It is an unenviable job burying the bodies of Ebola victims but in Sierra Leone some grave diggers have gone on strike over the non-payment of a weekly risk allowance.
The strike could worsen the outbreak of Ebola in the country which recorded 121 deaths and scores of new infections in one of the single deadliest days last week.
Because the Ebola virus is highly infectious and remains active in the corpses of victims, disposing of the bodies is a dangerous occupation.
The diggers should be given protective clothing but its mostly bleach which is used to spray the corpses and the area where they are buried.
If the grave workers don’t do their job, bodies will be left in the streets adding to the sense of fear and anger in the community. But although it is a vital service the workers have found themselves shunned and stigmatised.

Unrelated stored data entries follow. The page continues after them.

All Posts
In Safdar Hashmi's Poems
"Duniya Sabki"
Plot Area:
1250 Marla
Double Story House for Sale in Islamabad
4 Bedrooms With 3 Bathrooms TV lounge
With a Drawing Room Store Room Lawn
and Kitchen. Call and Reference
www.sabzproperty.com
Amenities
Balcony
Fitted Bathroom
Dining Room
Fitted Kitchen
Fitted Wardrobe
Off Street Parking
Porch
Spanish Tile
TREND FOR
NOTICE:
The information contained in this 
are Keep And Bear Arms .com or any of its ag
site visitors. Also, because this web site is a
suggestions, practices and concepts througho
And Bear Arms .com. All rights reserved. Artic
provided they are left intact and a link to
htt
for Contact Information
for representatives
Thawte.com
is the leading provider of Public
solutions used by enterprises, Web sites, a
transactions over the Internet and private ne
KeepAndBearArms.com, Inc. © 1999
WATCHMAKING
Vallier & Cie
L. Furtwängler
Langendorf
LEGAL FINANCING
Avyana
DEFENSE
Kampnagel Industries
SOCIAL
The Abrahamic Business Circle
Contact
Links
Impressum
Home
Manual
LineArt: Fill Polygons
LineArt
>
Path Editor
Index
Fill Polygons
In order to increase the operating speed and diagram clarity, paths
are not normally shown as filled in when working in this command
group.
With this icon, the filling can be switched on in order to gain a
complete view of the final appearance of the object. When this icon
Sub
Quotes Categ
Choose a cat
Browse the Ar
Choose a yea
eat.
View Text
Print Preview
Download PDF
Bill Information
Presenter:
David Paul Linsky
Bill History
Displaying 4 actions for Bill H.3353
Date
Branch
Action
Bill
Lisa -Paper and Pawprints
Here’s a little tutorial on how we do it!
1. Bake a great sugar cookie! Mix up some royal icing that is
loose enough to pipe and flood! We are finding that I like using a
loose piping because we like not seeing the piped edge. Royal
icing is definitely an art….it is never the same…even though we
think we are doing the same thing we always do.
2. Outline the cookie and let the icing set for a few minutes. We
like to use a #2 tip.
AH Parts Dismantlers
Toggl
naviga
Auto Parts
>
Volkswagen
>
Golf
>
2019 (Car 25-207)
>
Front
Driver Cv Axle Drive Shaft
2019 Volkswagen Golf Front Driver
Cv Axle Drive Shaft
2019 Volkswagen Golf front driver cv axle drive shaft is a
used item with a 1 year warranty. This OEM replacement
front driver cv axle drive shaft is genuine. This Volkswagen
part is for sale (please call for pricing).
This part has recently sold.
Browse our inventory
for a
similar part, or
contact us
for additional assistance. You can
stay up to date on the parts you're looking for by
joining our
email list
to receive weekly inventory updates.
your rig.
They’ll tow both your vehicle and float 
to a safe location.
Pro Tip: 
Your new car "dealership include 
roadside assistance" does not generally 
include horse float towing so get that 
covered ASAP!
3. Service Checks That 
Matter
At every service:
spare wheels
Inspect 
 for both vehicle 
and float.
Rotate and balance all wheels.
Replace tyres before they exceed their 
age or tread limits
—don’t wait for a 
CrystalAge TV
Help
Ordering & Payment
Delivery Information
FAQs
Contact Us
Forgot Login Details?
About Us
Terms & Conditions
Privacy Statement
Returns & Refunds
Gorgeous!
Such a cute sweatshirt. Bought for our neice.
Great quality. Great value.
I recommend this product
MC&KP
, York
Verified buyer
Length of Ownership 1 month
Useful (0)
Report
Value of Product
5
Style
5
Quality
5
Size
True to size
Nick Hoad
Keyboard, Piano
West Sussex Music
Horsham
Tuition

William Sao Lamin is a member of the NGO ‘Health Alert Sierra Leone’. He said:
“Since May until now there have been over 60 deaths among public health workers in Sierra Leone. I think that is very serious, it’s really discouraging, and more has to be done if we are to reduce the number. But I will tell you for free, the number is going to rise.”
The grave diggers have been burying between 17 and 35 bodies every day. Each team has 12 members who earns about $100 (79 euros) a week. Along with health care personnel working in clinics, it is one of the toughest jobs in the country.